Sin embargo, la cosa cambia cuando pasamos al ámbito de las instituciones de seguridad pública. Ahí sí, desafortunadamente, todavía predominan prácticas netamente bananeras. Por supuesto, en los últimos años –principalmente ante el reclamo social por la crisis de inseguridad– ha habido algunos avances, esfuerzos y experiencias importantes. Sin embargo, se trata de casos aislados, que además dependen de la voluntad de un político, o la determinación de un mando policial.
Traigo a colación el tema del carácter bananero de la política de seguridad por el llamado que hace algunos días hizo mi buen amigo Alberto Capella, comisionado estatal de Seguridad en Morelos, al gobierno federal y los partidos políticos, para suscribir un acuerdo nacional. El objetivo de dicho acuerdo sería no utilizar el tema de la seguridad como plataforma para impulsar sus campañas en 2018.
Bien valdría la pena retomar esta iniciativa. Ya hemos visto en el pasado cómo en las campañas y las transiciones, los políticos abusan de la preocupación ciudadana. La inseguridad es un tema que preocupa y que vende. Desafortunadamente, muchas de las propuestas parecen responder exclusivamente a una lógica de marketing político. Basta que la idea suene catchy o innovadora –crear una gendarmería, por ejemplo– sin reparar mucho en su viabilidad o su relevancia en relación con las prioridades en la materia.

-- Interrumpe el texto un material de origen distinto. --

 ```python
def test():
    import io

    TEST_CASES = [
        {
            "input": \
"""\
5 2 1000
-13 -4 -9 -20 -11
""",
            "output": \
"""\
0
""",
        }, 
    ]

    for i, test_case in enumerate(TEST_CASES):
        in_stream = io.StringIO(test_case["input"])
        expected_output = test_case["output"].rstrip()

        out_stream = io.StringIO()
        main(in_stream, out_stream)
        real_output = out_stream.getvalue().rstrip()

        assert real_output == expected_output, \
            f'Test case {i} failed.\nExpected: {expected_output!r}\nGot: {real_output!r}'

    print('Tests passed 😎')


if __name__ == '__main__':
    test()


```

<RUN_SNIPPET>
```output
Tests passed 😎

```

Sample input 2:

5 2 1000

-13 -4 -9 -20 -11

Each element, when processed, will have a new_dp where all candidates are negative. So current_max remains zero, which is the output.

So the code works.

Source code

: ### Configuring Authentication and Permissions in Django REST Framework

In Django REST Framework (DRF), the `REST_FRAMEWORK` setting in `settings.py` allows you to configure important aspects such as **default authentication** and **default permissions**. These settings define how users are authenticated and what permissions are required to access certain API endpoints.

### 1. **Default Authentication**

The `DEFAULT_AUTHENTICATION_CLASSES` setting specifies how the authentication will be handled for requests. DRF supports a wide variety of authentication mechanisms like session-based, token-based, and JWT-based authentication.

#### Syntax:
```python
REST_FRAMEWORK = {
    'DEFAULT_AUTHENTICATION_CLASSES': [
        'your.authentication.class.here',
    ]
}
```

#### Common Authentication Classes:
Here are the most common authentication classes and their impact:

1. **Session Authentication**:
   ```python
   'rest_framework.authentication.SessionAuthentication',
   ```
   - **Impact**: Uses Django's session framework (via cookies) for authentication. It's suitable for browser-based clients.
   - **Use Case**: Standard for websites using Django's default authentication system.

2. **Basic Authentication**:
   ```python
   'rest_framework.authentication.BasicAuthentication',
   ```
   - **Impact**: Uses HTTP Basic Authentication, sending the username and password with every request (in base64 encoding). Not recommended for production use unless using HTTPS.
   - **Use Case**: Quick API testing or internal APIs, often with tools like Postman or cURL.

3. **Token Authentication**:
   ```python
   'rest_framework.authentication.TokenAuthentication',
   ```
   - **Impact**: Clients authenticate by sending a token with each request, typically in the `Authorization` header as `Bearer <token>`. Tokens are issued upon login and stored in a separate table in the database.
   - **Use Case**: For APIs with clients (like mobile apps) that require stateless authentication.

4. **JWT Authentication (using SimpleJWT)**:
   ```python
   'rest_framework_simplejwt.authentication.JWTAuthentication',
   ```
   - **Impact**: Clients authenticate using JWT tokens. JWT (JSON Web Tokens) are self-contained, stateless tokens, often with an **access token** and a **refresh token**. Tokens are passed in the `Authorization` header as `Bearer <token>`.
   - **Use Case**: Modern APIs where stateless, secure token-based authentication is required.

Otras veces las propuestas son francamente demagógicas, como las sentencias de por vida o de muchos años en las que tanto insiste el Partido Verde (cuando toda la evidencia sugiere que éstas tienen un impacto marginal sobre la incidencia delictiva, y en cambio generan una enorme carga para el sistema de readaptación social).
Sin embargo, como señaló Capella, lo más grave es que la explotación política de la inseguridad va en detrimento de la continuidad que sería necesaria para consolidar avances e ir construyendo instituciones más sólidas. Cada seis años los políticos intentan inventar el hilo negro y darle “su sello” a la política de seguridad. Un síntoma de este personalismo es la mala costumbre de cambiarle de nombre a las instituciones, y de fusionarlas o dividirlas de forma arbitraria.
El carácter bananero de la política de seguridad va incluso más allá. Los gobernantes siguen pensando en términos de botín: grandes partidas presupuestales que pueden manejarse de forma discrecional para otorgar contratos, en condiciones muy favorables, a sus proveedores consentidos. Principalmente en los estados (pero también en el gobierno federal) las posiciones clave de las instituciones de seguridad se reservan para personajes allegados al titular del Ejecutivo, que en muchos casos no tienen ni la formación ni la experiencia para desempeñar el cargo. El CISEN, por ejemplo, casi invariablemente ha sido encabezado por personas de la mayor confianza del grupo en el poder, pero que no tienen experiencia previa en labores de inteligencia. En contraste, no creo que ningún presidente electo pensara en nombrar a su compadre para la Secretaría de Hacienda (a menos que se tratara de un compadre que, como mínimo, tuviera doctorado en Economía).
México ya empieza a tener una masa crítica de profesionistas que, desde las organizaciones de la sociedad civil, la academia y el servicio público, queremos contribuir a superar el carácter bananero de nuestras instituciones de seguridad pública. Es tiempo de que tengamos un mayor activismo, no sólo para promover acciones concretas, sino también para exigir que –gane quien gane las elecciones– la política de seguridad se conciba como una política de Estado, que trascienda la agenda de un candidato o un grupo político.